My review covers the entire 50 year work, both the First 25 and the next 25. Together they add up to over 50 hours of Star Trek listening goodness.
I thought I knew a lot about Star Trek before I listened to this mammoth undertaking but my knowledge was a rain drop in a mud puddle. It's like Ken Burns does Star Trek. The Star Trek Universe, its spin offs, reboots, the lean years, feuds, Legends, its impact on Society, Technology, and the future are all there, warts and all.
My only complaint was each section began with a glossary of the people involved in Star Trek and the list is so large listening to the whole thing takes an entire hour. Being an Audiobook, it's hard to retain the list's information and it's very awkward to try and reference back to it. That said, it is easily skipped
"SOOOOOO much drama! Who knew?"
Overall, my review of volume 1 applies equally to this one: It’s an ABSOLUTE MUST for Trek Fans and totally lives up to its promise in the title of being complete and uncensored; it’s one of the best Behind-the-Scenes type books I have ever read.
Specifically, I preferred volume 2 much more than the first because I’m a TGN & Voyager fan, and I can’t believe how much drama went on behind the scenes! It was fascinating to read.
Your interest in this book will correlate directly to your interest in the various TV series and movies.
"The narrators are not Trek fans"
Priceless stories! But the narrators pronounce many key names inconsistently and incorrectly. Nitpickers will hate that. Star Trek is it's own universe. It pulls fans out of the Trek world when we hear names pronounced incorrectly. We have spent two decades of watching and re-watching. As an example, "Betazed" does not rhyme with "amazed". But beyond that, this book is well worth spending your Audible credit.
"Great Information, Bad Pronounciation"
They mispronounced Kazon. Several times. I don't understand how you can have a book geared towards hardcore fans and not give your narrators a pronunciation guide. They mispronounce several key names, but usually it's just one person and one time. Talking about the Kazon was the worst offence and it drove me crazy.
"Very entertaining book; not-bad performance"
I listened to this book, Vol. II, after listening to Vol. I, so I knew what I was getting into. I enjoyed it overall. I like oral-history storytelling; If you don't like the multiple points of view and diffused nature of oral-history stories, then this isn't for you. My only complaint about the book itself is that there was no mention of the controversy about similarities between Deep Space Nine and Babylon 5. It would have been interesting to hear what the people involved with DS9 had to say about it.

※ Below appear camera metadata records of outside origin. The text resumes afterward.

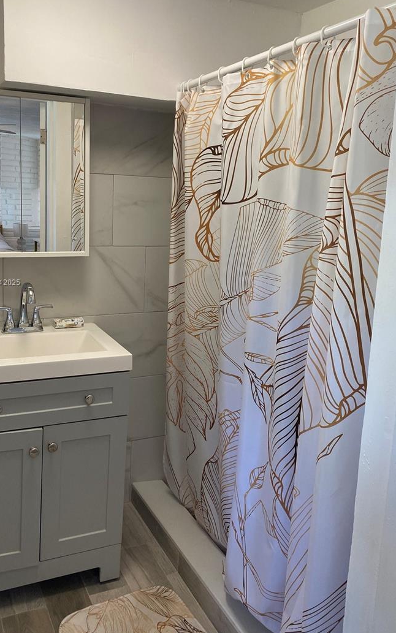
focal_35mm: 32
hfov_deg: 39.4
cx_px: 184
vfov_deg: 59.5
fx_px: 552
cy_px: 283
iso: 100
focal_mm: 4.25
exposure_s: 1/120
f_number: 1.8
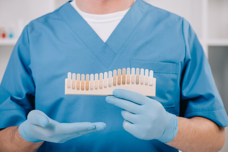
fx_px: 665
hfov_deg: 19.5
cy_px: 76
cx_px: 114
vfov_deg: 13.0
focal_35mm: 105
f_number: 4
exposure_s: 1/160
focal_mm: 105
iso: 160
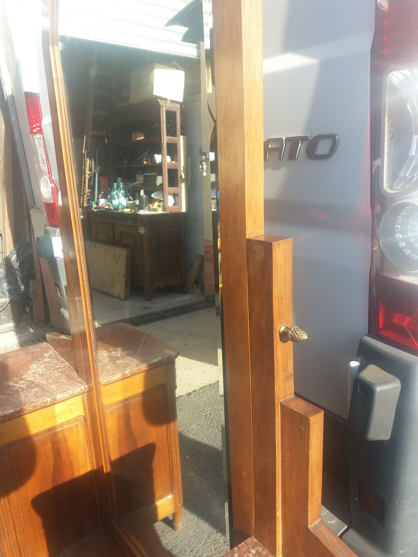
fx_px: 451
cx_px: 209
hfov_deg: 49.7
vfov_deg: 63.4
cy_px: 278
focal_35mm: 28
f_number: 1.9
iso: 64
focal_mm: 3.7
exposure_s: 1/352
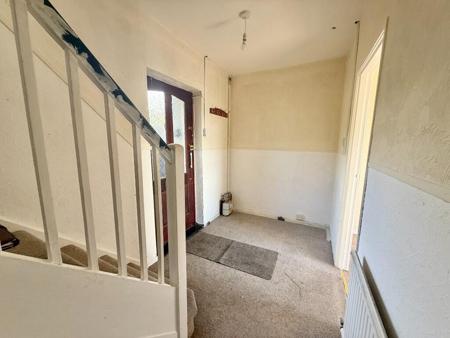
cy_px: 169
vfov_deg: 85.7
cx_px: 225
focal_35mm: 14
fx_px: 182
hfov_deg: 102.1
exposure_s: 1/99
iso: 160
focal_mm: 2.22
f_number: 2.2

As so many people have pointed out, the producers of this audiobook were negligent in letting each narrator choose his or her own pronunciation of names and characters in the story; it was particularly noticeable when three readers were featured, back and forth, pronouncing Diana Muldaur's surname alternately Mull-Dore, Mull-dower, and Mull-dawr. It isn't that hard to call the subject's agent and ask, and then instruct each performer on the correct pronunciation.There was one reader's style that grated; she over-emoted and as a result it had the tone of a preschool teacher relating juicy gossip stories, which didn't work well, for me, with the tone of the speakers who were quoted.
"Good book, mediocre producing"
Many glaring pronunciation errors hurt otherwise solid narration, I blame the producers/directors, maybe_they_shoulda_watched some Trek....
"Mainly for fans of Star Trek"
The book appealed to me because I am a long time fan of Star Trek from TOS. The disturbing part of the experience was the character and place name pronunciations which were used in the show. I often found myself yelling at the speaker with the names as they were pronounced in the show. Quite disconcerting for a fan.
"Must listen for Star Trek Fans"
Make sure listen to the First 50 years first. If love Star Trek you have to listen to both books!